Damit endet bei Solarworld in den nächsten Wochen eine Ära. Denn Gründer Asbeck, der in der Krise zuletzt mit seinem barocken Lebensstil angeeckt war und drei Schlösser am Rhein sein Eigen nennt, verliert die Vorherrschaft über das Unternehmen. Auch er will sich zwar mit weiteren zehn Millionen Euro an der Rettung beteiligen. Zusammen kommen die beiden entscheidenden Geldgeber künftig dann auf 49,9 Prozent der Aktien. Der Anteil des 54-jährigen Firmenchefs am Unternehmen schrumpft allerdings mit dem Rettungsplan von knapp 30 auf gut 20 Prozent.

Besser als Totalverlust

Die Deutsche Schutzgemeinschaft für Wertpapierbesitz (DSW) sieht die Rettungsversuche trotz hoher Verluste für Aktionäre und Gläubiger allemal für lohnend an. "Das ist immer besser als eine Insolvenz, die für die Aktionäre meist Totalverlust heißt", sagte ein Sprecher.

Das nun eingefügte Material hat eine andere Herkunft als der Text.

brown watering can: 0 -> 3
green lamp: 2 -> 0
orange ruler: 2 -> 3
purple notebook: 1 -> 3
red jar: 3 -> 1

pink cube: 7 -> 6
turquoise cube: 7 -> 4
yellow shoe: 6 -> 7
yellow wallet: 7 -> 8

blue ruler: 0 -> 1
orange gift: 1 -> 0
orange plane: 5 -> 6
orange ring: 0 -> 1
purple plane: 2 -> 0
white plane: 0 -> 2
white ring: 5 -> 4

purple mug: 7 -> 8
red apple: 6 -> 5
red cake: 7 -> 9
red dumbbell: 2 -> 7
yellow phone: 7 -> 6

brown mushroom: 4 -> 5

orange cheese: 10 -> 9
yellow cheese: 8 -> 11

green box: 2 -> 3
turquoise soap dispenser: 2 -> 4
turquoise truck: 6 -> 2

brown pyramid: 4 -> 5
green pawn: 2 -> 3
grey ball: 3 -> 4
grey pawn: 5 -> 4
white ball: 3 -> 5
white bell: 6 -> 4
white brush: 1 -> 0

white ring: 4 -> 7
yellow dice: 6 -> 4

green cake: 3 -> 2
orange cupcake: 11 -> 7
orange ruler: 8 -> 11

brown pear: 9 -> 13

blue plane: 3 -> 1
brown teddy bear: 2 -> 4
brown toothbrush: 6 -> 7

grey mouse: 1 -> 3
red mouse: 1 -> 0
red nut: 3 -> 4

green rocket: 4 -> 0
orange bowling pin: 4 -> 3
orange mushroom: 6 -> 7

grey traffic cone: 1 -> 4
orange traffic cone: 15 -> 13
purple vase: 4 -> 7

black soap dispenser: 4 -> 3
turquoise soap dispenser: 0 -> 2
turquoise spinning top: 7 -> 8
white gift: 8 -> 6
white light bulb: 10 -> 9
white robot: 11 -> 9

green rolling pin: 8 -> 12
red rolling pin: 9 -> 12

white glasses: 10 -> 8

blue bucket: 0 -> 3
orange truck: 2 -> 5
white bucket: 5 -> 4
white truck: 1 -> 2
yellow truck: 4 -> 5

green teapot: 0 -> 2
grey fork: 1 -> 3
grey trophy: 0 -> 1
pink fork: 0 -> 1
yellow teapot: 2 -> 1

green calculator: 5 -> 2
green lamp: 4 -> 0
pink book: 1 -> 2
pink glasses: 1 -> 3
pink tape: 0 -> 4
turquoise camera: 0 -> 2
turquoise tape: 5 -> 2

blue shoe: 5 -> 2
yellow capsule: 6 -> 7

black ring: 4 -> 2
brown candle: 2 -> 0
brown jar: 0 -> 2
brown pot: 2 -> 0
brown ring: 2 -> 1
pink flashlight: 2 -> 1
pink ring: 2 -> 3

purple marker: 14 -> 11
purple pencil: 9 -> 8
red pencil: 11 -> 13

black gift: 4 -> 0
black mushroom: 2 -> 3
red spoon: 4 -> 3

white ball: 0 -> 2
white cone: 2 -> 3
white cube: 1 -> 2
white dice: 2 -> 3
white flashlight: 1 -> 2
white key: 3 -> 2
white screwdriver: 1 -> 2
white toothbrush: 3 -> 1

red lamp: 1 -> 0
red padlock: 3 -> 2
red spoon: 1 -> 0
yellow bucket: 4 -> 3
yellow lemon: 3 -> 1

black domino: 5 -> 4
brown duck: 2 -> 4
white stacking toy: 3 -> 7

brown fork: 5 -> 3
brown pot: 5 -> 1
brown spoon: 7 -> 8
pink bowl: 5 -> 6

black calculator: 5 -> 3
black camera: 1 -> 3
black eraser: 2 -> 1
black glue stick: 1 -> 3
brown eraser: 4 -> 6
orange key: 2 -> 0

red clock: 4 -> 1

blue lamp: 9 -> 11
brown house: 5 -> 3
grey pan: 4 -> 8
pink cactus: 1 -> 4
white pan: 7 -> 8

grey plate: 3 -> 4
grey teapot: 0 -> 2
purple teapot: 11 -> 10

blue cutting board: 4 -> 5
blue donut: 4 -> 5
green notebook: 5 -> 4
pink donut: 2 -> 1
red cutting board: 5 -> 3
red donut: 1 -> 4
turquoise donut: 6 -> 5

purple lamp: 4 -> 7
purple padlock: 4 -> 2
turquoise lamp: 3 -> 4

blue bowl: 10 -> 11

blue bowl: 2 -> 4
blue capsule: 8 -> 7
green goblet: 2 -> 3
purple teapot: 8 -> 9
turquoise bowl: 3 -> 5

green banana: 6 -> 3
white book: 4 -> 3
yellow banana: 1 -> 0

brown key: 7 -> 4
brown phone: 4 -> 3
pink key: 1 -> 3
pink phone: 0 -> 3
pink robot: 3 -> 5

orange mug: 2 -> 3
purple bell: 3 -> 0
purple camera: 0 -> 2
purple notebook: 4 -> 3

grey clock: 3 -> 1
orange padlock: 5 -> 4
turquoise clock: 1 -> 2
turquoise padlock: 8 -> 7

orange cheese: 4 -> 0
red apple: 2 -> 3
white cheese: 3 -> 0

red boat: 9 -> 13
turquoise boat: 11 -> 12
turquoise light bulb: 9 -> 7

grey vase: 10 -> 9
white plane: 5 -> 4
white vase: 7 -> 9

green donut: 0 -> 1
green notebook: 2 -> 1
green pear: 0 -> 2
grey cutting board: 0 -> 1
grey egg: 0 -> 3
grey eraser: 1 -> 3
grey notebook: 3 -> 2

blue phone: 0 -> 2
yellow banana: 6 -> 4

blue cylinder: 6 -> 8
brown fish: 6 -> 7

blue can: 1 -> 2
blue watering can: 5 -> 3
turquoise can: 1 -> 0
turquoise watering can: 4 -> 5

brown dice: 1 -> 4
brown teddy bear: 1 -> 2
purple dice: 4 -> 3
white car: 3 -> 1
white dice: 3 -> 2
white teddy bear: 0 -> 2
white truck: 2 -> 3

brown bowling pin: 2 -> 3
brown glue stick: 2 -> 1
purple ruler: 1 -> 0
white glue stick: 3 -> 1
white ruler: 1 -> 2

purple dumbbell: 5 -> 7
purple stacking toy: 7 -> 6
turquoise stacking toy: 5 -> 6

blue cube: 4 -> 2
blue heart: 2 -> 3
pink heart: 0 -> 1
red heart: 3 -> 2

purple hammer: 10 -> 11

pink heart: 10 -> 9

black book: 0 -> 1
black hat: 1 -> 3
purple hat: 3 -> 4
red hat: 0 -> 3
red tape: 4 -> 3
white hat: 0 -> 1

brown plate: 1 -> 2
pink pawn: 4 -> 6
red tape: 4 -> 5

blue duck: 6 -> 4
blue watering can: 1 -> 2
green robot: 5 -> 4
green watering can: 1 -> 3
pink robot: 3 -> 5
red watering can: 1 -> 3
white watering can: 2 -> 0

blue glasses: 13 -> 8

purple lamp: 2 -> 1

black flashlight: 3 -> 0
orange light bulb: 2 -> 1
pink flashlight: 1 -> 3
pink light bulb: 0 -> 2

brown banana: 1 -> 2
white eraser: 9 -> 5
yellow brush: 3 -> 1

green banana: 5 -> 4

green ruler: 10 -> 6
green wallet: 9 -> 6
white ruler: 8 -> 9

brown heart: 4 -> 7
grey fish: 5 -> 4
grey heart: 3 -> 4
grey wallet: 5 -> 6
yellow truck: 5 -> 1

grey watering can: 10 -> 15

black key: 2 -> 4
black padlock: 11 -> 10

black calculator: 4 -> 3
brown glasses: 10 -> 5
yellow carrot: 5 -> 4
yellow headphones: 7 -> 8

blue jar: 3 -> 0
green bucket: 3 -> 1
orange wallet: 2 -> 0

Die Zeit drängt, denn dem Unternehmen geht das Geld aus. Der Umsatz von Solarworld ist im ersten Halbjahr gegenüber dem Vorjahr um 40 Prozent auf 201 Millionen Euro gesunken. Nach vorläufigen Zahlen verbuchte die Firma einen Konzernverlust von fast 70 Millionen Euro. Die liquiden Mittel sanken um fast 30 Prozent auf rund 160 Millionen Euro. Auch für die 2600 Mitarbeiter, die Solarworld an den Produktionsstandorten in Freiberg/Sachsen und Hillsboro im US-Bundesstaat Oregon sowie der Zentrale in Bonn beschäftigt, geht es um ihre Existenz.

Einer bleibt optimistisch: Gründer Frank Asbeck. "Mit 99,9 Prozent Zustimmung haben die Gläubiger gezeigt, dass sie an Solarworld glauben", sagte er.